Saturday, January 28, 2017

The Women's March and the Resistance

The Women's March on Washington (Facebook page here) that took place the day after Donald J. ("The Audacity of Grope") Trump's inauguration as president will be the beginning of the end for Trumpism. 500,000 marchers on the National Mall were augmented by sister demonstrations in cities and towns all over America and around the world. The total number of demonstrators in the U.S. came to at least 2,000,000. Around the world, up to 4.5 million.





New York Times op-ed columnist David Brooks is wrong in his January 24 column, "After the Women’s March." He says the movement that the Women's March embodied will come to nothing because it lacks "the discipline of party politics." Movements, he says, sometimes lead to social change. The civil rights movement did so. But most movements "devolve into mere feeling, especially in our age of expressive individualism."

He's wrong about that. That isn't going to happen this time, simply because Trump is so odious. He represents such a threat to the marchers, their loved ones, and their various causes that they will organize anti-Trump resistance over the long haul and from the ground up. They will use social media and leverage their online presence, but they will also keep up the personal, face-to-face contacts that began at the marches and demonstrations. If they don't, the alternative is just too dire.

The reason David Brooks is wrong is that he is viewing all this from the point of view of the old paradigm, the one in which party politics was the royal road to change. That used to be so, but this is a new paradigm. The new paradigm began with Trump's campaign and election. Trump sidestepped the old paradigm entirely. He won, not the popular vote but the electoral vote. He's now living in the White House.

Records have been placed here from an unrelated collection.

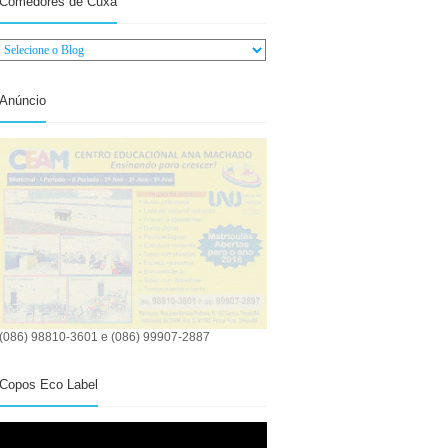
Comedores de Cuxá
Anúncio
(086) 98810-3601 e (086) 99907-2887
Copos Eco Label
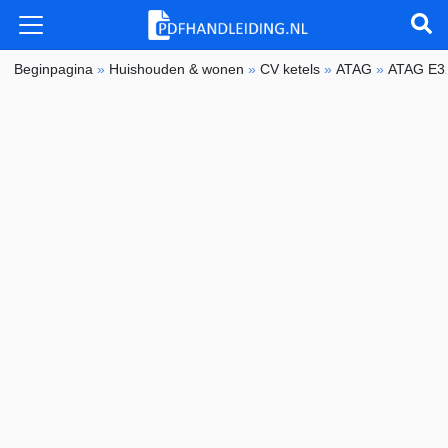
Beginpagina
»
Huishouden & wonen
»
CV ketels
»
ATAG
»
ATAG E3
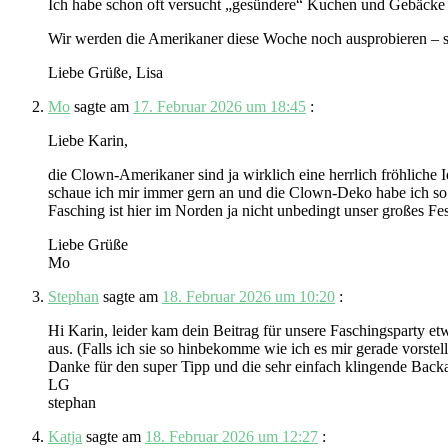
Ich habe schon oft versucht „gesündere“ Kuchen und Gebäcke fü
Wir werden die Amerikaner diese Woche noch ausprobieren – sie
Liebe Grüße, Lisa
Mo
sagte am
17. Februar 2026 um 18:45
:
Liebe Karin,
die Clown-Amerikaner sind ja wirklich eine herrlich fröhliche 
schaue ich mir immer gern an und die Clown-Deko habe ich so 
Fasching ist hier im Norden ja nicht unbedingt unser großes Fe
Liebe Grüße
Mo
Stephan
sagte am
18. Februar 2026 um 10:20
:
Hi Karin, leider kam dein Beitrag für unsere Faschingsparty et
aus. (Falls ich sie so hinbekomme wie ich es mir gerade vorstel
Danke für den super Tipp und die sehr einfach klingende Backa
LG
stephan
Katja
sagte am
18. Februar 2026 um 12:27
:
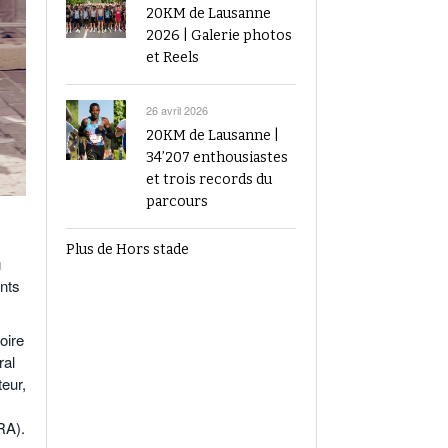
20KM de Lausanne
2026 | Galerie photos
et Reels
26 avril 2026
20KM de Lausanne |
34’207 enthousiastes
et trois records du
parcours
Plus de Hors stade
g
ants
oire
ral
teur,
RA).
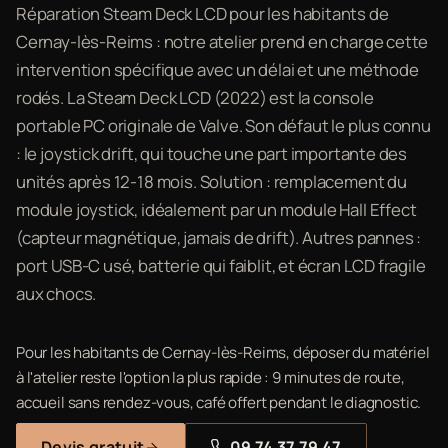
Réparation Steam Deck LCD pour les habitants de
Cernay-lès-Reims : notre atelier prend en charge cette
intervention spécifique avec un délai et une méthode
rodés. La Steam Deck LCD (2022) est la console
portable PC originale de Valve. Son défaut le plus connu
: le joystick drift, qui touche une part importante des
unités après 12-18 mois. Solution : remplacement du
module joystick, idéalement par un module Hall Effect
(capteur magnétique, jamais de drift). Autres pannes :
port USB-C usé, batterie qui faiblit, et écran LCD fragile
aux chocs.
Pour les habitants de Cernay-lès-Reims, déposer du matériel
à l'atelier reste l'option la plus rapide : 9 minutes de route,
accueil sans rendez-vous, café offert pendant le diagnostic.
Devis gratuit
09 74 37 79 47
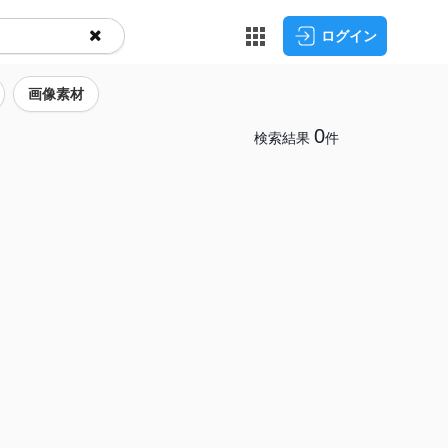
ログイン
画像素材
0
検索結果
件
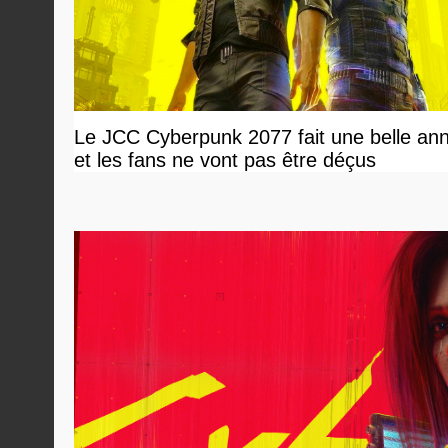
Le JCC Cyberpunk 2077 fait une belle an
et les fans ne vont pas être déçus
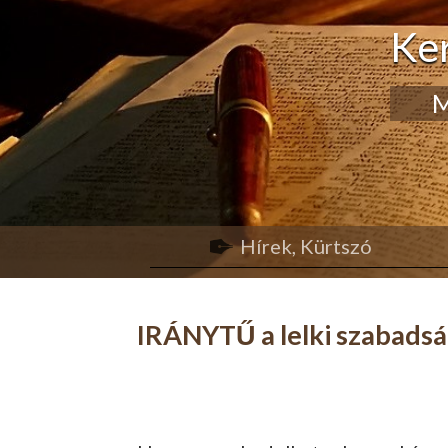
Ke
M
Hírek, Kürtszó
IRÁNYTŰ a lelki szabads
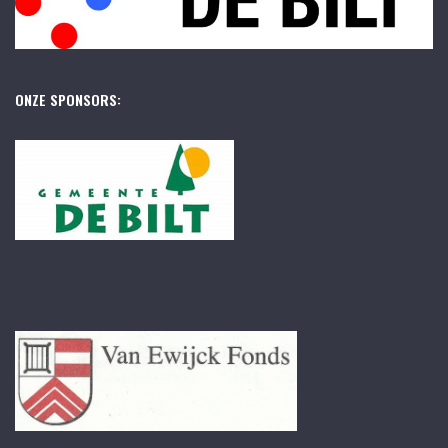
ONZE SPONSORS:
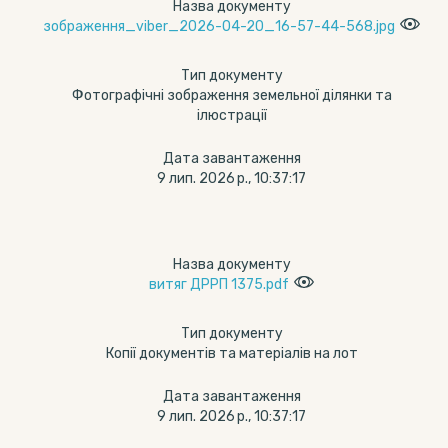
Назва документу
зображення_viber_2026-04-20_16-57-44-568.jpg
Тип документу
Фотографічні зображення земельної ділянки та
ілюстрації
Дата завантаження
9 лип. 2026 р., 10:37:17
Назва документу
витяг ДРРП 1375.pdf
Тип документу
Копії документів та матеріалів на лот
Дата завантаження
9 лип. 2026 р., 10:37:17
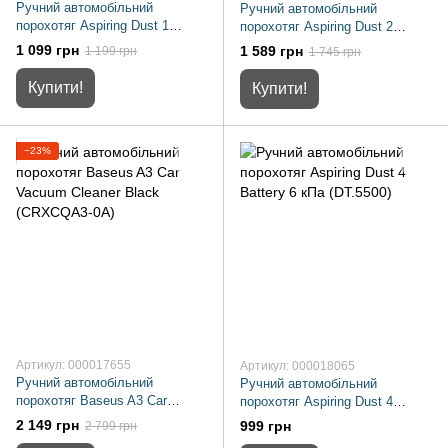
Ручний автомобільний
Ручний автомобільний
порохотяг Aspiring Dust 1
порохотяг Aspiring Dust 2
(86ASPL21PG)
Battery and Cord 6 kPa
1 099 грн
1 589 грн
1 199 грн
1 745 грн
(DU5500ABS)
Купити!
Купити!
−23%
Артикул: 000017655
Артикул: 000018065
Ручний автомобільний
Ручний автомобільний
порохотяг Baseus A3 Car
порохотяг Aspiring Dust 4
Vacuum Cleaner Black
Battery 6 кПа (DT.5500)
2 149 грн
999 грн
2 799 грн
(CRXCQA3-0A)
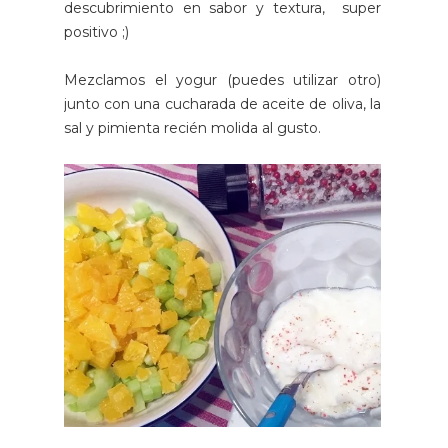
descubrimiento en sabor y textura, super
positivo ;)
Mezclamos el yogur (puedes utilizar otro)
junto con una cucharada de aceite de oliva, la
sal y pimienta recién molida al gusto.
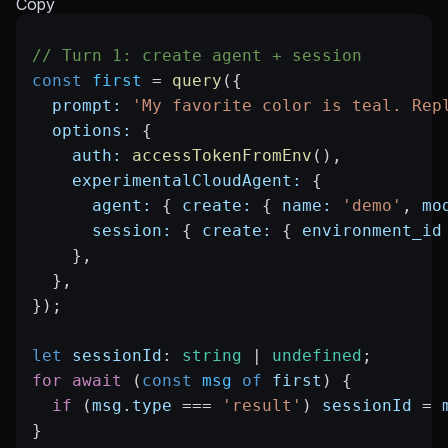
Copy
// Turn 1: create agent + session
const
 first
 =
 query
({
  prompt:
 'My favorite color is teal. Rep
  options:
 {
    auth:
 accessTokenFromEnv
(),
    experimentalCloudAgent:
 {
      agent:
 { 
create:
 { 
name:
 'demo'
, 
mo
      session:
 { 
create:
 { 
environment_id
    },
  },
});
let
 sessionId
:
 string
 |
 undefined
;
for
 await
 (
const
 msg
 of
 first
) {
  if
 (
msg
.
type
 ===
 'result'
) 
sessionId
 =
 
}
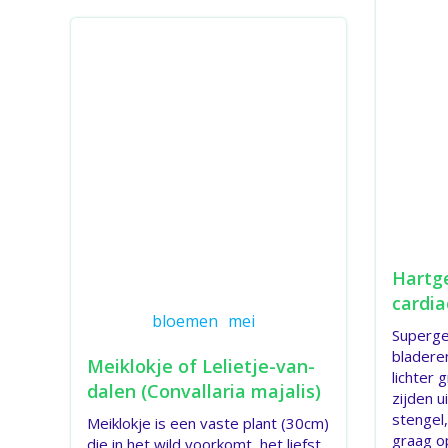
Hartg
cardia
bloemen
mei
Superge
bladere
Meiklokje of Lelietje-van-
lichter 
dalen (Convallaria majalis)
zijden 
stengel,
Meiklokje is een vaste plant (30cm)
graag o
die in het wild voorkomt, het liefst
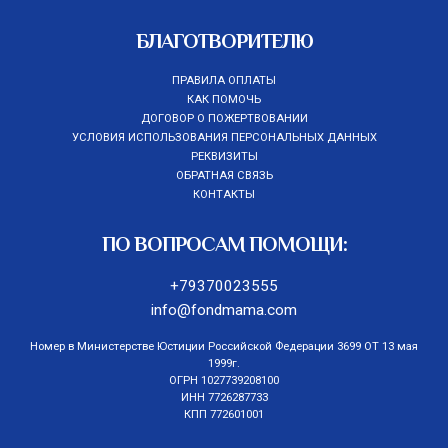
БЛАГОТВОРИТЕЛЮ
ПРАВИЛА ОПЛАТЫ
КАК ПОМОЧЬ
ДОГОВОР О ПОЖЕРТВОВАНИИ
УСЛОВИЯ ИСПОЛЬЗОВАНИЯ ПЕРСОНАЛЬНЫХ ДАННЫХ
РЕКВИЗИТЫ
ОБРАТНАЯ СВЯЗЬ
КОНТАКТЫ
ПО ВОПРОСАМ ПОМОЩИ:
+79370023555
info@fondmama.com
Номер в Министерстве Юстиции Российской Федерации 3699 ОТ 13 мая
1999г.
ОГРН 1027739208100
ИНН 7726287733
КПП 772601001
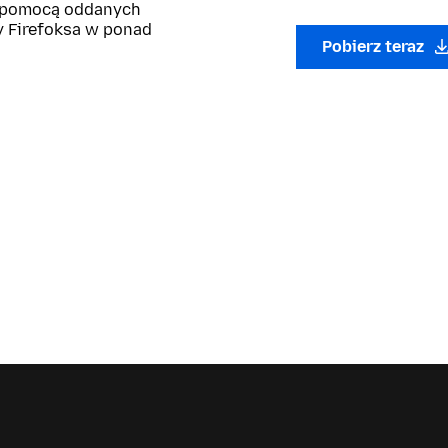
z pomocą oddanych
y Firefoksa w ponad
Pobierz teraz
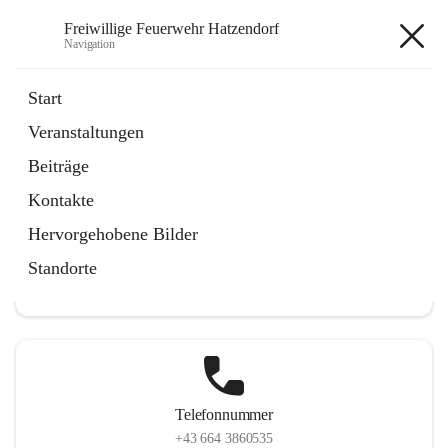
Freiwillige Feuerwehr Hatzendorf
Navigation
Freiwillige Feuerwehr
Start
Hatzendorf
Veranstaltungen
Beiträge
Kontakte
Hauptadresse
Hervorgehobene Bilder
Hatzendorf 265, 8361 Fehring, AUT
Standorte
Auf Karte ansehen
Telefonnummer
+43 664 3860535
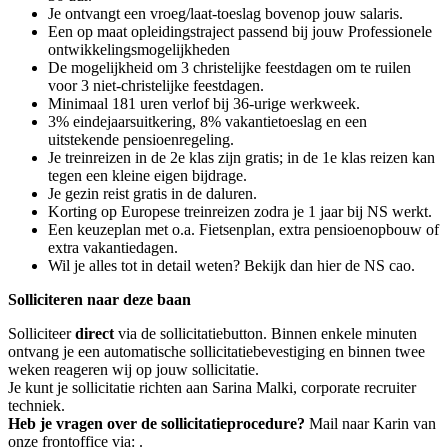
Je ontvangt een vroeg/laat-toeslag bovenop jouw salaris.
Een op maat opleidingstraject passend bij jouw Professionele
ontwikkelingsmogelijkheden
De mogelijkheid om 3 christelijke feestdagen om te ruilen
voor 3 niet-christelijke feestdagen.
Minimaal 181 uren verlof bij 36-urige werkweek.
3% eindejaarsuitkering, 8% vakantietoeslag en een
uitstekende pensioenregeling.
Je treinreizen in de 2e klas zijn gratis; in de 1e klas reizen kan
tegen een kleine eigen bijdrage.
Je gezin reist gratis in de daluren.
Korting op Europese treinreizen zodra je 1 jaar bij NS werkt.
Een keuzeplan met o.a. Fietsenplan, extra pensioenopbouw of
extra vakantiedagen.
Wil je alles tot in detail weten? Bekijk dan hier de NS cao.
Solliciteren naar deze baan
Solliciteer
direct
via de sollicitatiebutton. Binnen enkele minuten
ontvang je een automatische sollicitatiebevestiging en binnen twee
weken reageren wij op jouw sollicitatie.
Je kunt je sollicitatie richten aan Sarina Malki, corporate recruiter
techniek.
Heb je vragen over de sollicitatieprocedure?
Mail naar Karin van
onze frontoffice via: .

Meanwhile, there's real doubt about the future of the Democratic Party. Unless the spirit and symbolism of the Women's March can infuse itself into the Democrats, the party is doomed. I think that spirit will infuse itself into the party, as motivated marchers get involved in local and state politics. This is like what happened with the Tea Party and the Republicans early in the Obama administration — only it's much, much bigger.